And they're off...

Well, it looks like Jim Rosebrock is off and running with the Antietam Battlefield Guides. He has been in charge just a few months and there has already been a new batch of candidates taking the test. I wish the new folks the best of luck. Interestingly, the written test is usually the 'easy' part. Now they candidates have to prove that they can apply their knowledge. Here are my top ten tips:

  1. Don't talk about anything you can't see.
  2. Try to create an emotional connection between your guest and things you talk about.
  3. Don't mention someone's name unless you will be mentioning them again.
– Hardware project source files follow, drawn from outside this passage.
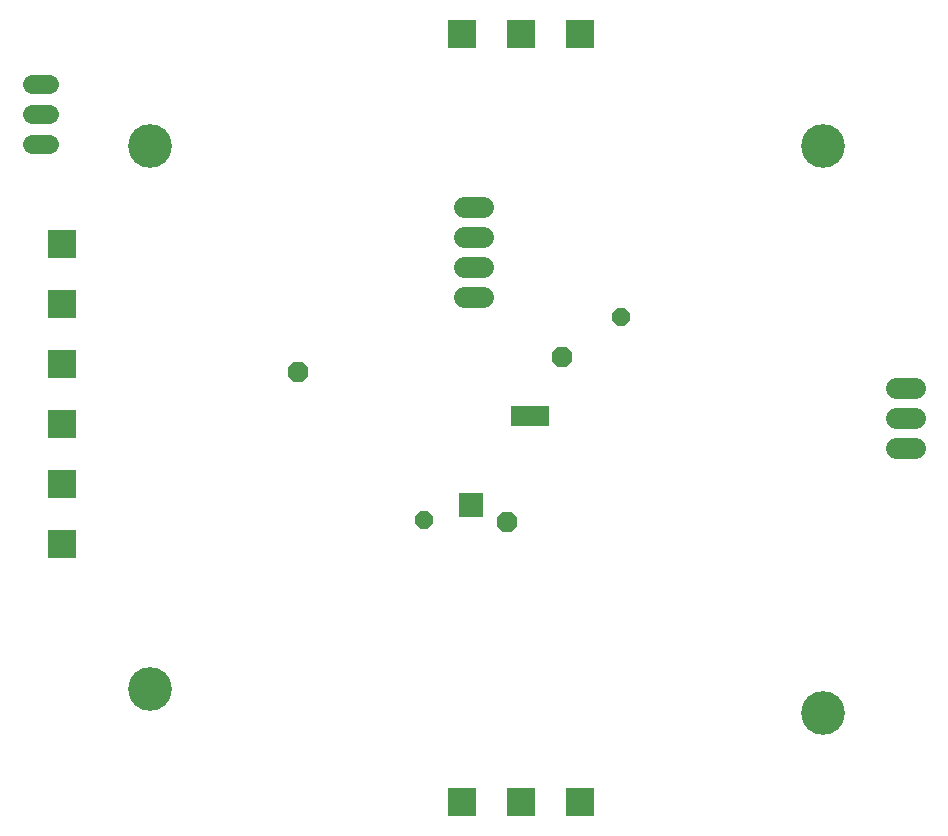
<source format=gbs>
G75*
%MOIN*%
%OFA0B0*%
%FSLAX25Y25*%
%IPPOS*%
%LPD*%
%AMOC8*
5,1,8,0,0,1.08239X$1,22.5*
%
%ADD10C,0.14580*%
%ADD11R,0.08465X0.08465*%
%ADD12C,0.07137*%
%ADD13R,0.09658X0.09658*%
%ADD14C,0.06400*%
%ADD15OC8,0.06737*%
%ADD16R,0.06737X0.06737*%
%ADD17OC8,0.05950*%
D10*
X0073441Y0081315D03*
X0073441Y0262417D03*
X0297850Y0262417D03*
X0297850Y0073441D03*
D11*
X0180508Y0142681D03*
D12*
X0178288Y0212039D02*
X0184625Y0212039D01*
X0184625Y0222039D02*
X0178288Y0222039D01*
X0178288Y0232039D02*
X0184625Y0232039D01*
X0184625Y0242039D02*
X0178288Y0242039D01*
X0322241Y0181866D02*
X0328578Y0181866D01*
X0328578Y0171866D02*
X0322241Y0171866D01*
X0322241Y0161866D02*
X0328578Y0161866D01*
D13*
X0216945Y0043913D03*
X0197260Y0043913D03*
X0177575Y0043913D03*
X0044307Y0129740D03*
X0044307Y0149740D03*
X0044307Y0169740D03*
X0044307Y0189740D03*
X0044307Y0209740D03*
X0044307Y0229740D03*
X0177575Y0299819D03*
X0197260Y0299819D03*
X0216945Y0299819D03*
D14*
X0039816Y0283252D02*
X0034216Y0283252D01*
X0034216Y0273252D02*
X0039816Y0273252D01*
X0039816Y0263252D02*
X0034216Y0263252D01*
D15*
X0122961Y0187039D03*
X0192457Y0137031D03*
X0210961Y0192039D03*
D16*
X0203260Y0172591D03*
X0197260Y0172591D03*
D17*
X0230449Y0205409D03*
X0164866Y0137772D03*
M02*

</source>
  4. If you insist on mentioning someone by name just once, share a great tidbit about their life (see Ed Bearrs "Fields of Honor")
  5. A story has a beginning, a middle, and an end...hopefully.
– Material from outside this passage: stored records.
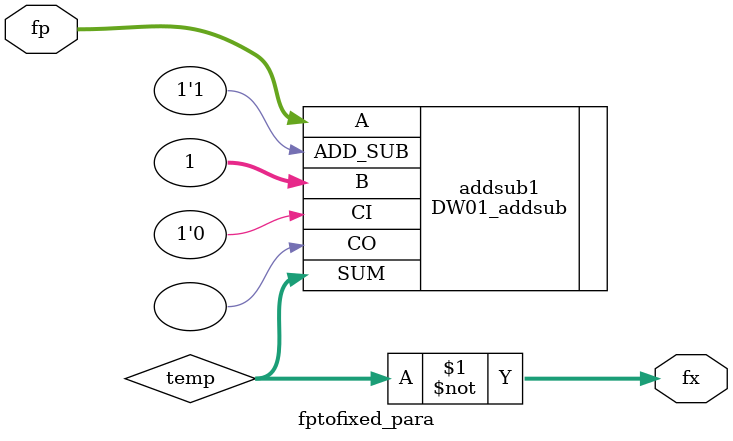
<source format=v>
module expunit_fixed (a, z, status, stage_run, clk, reset);

		
	input [31:0] a;
	input stage_run;
  	input clk;
  	input reset;
	output [31:0] z;
	output [7:0] status;

	wire [31:0] fp_out;
	reg [31:0] fp_out_reg;
	wire [31:0] fx;
	wire [31:0] fx2;

	always @(posedge clk) begin
    		if(reset) begin
      		fp_out_reg <= 0;
    		end else if(stage_run) begin
      		fp_out_reg <= fp_out;
    		end
  	end

	//fptofixed_para fpfx (.fp(a), .fx(fxout));
	fptofixed_para fptofx2 (.fp(a),.fx(fx));
	fixedtofp  fxtofp2 (.fp(fx),.fx(fp_out));
	DW_fp_exp #(23,8,1,2) expfxdw (.a(fp_out_reg), .z(z), .status(status));
	
endmodule

module fixedtofp (
	fp,
	fx
	);
	
	

	input [31:0] fp; // Half Precision fp
	output [31:0] fx;  
	
	wire [31:0] dec;
	wire [5:0] enc;

	wire [7:0] log;
	wire [30:0] temp;
	//wire grt;
	wire [30:0] temp2;
	reg [31:0] temp3;

	assign temp = fp[30:0];
	assign fx = {1'b1,log,temp3[30:8]};

always @(temp2)
begin
	if (dec[31:0] == 0)
		begin
			temp3 <= 31'h00000000;		
		end

	else 
		begin
			temp3 <= temp2;
		end
end	

always @(enc) begin
 	case (enc[4:0])
			5'b0 		: log = 8'b10001110;
			5'b1 		: log = 8'b10001101;
			5'b10 		: log = 8'b10001100;
			5'b11 		: log = 8'b10001011;
			5'b100 		: log = 8'b10001010;
			5'b101 		: log = 8'b10001001;
			5'b110 		: log = 8'b10001000;
			5'b111 		: log = 8'b10000111;
			5'b1000 		: log = 8'b10000110;
			5'b1001 		: log = 8'b10000101;
			5'b1010 		: log = 8'b10000100;
			5'b1011 		: log = 8'b10000011;
			5'b1100 		: log = 8'b10000010;
			5'b1101 		: log = 8'b10000001;
			5'b1110 		: log = 8'b10000000;
			5'b1111 		: log = 8'b01111111;
			5'b10000 		: log = 8'b01111110;
			5'b10001 		: log = 8'b01111101;
			5'b10010 		: log = 8'b01111100;
			5'b10011 		: log = 8'b01111011;
			5'b10100 		: log = 8'b01111010;
			5'b10101 		: log = 8'b01111001;
			5'b10110 		: log = 8'b01111000;
			5'b10111 		: log = 8'b01110111;
			5'b11000 		: log = 8'b01110110;
			5'b11001 		: log = 8'b01110101;
			5'b11010 		: log = 8'b01110100;
			5'b11011 		: log = 8'b01110011;
			5'b11100 		: log = 8'b01110010;
			5'b11101 		: log = 8'b01110001;
			5'b11110 		: log = 8'b01110000;
			5'b11111 		: log = 8'b01101111;
        endcase
end

DW_lzd #(32) lzd (.a(fp),.enc(enc),.dec(dec));
DW01_ash #(31,6) ash( .A(temp[30:0]), .DATA_TC(1'b0), .SH(enc), .SH_TC(1'b0), .B(temp2));
//DW01_addsub #(32) addsub1 (.A(fp),.B(32'h00000001),.CI(1'b0),.ADD_SUB(1'b1),.SUM(temp),.CO());
endmodule

module fptofixed_para (
	fp,
	fx
	);
	

	input [31:0] fp; // Half Precision fp
	output [31:0] fx;  

	wire [31:0] temp;

	assign fx = ~(temp[31:0]);	

DW01_addsub #(32) addsub1 (.A(fp),.B(32'h00000001),.CI(1'b0),.ADD_SUB(1'b1),.SUM(temp),.CO());
endmodule

</source>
  6. Listen. Talk a little. Listen....(meaning: know when to shut up.) See above.
  7. Have a point of view. Express it with humility and in context.
  8. Speaking of context, start every new location with context, eg. time of day, troops locations.
  9. Speaking of Hitchcock: “The essential fact is to get real suspense you must let the audience have information." Tell the end of the story and then tell the story. Constant reminders of this looming danger will build suspense.
  10. But not too much info. Keep it simple. As Hitchcock says, “what is drama, after all, but life with the dull bits cut out…”

Feel free to ignore my advice and/or give me some. But most of all, relax and have fun.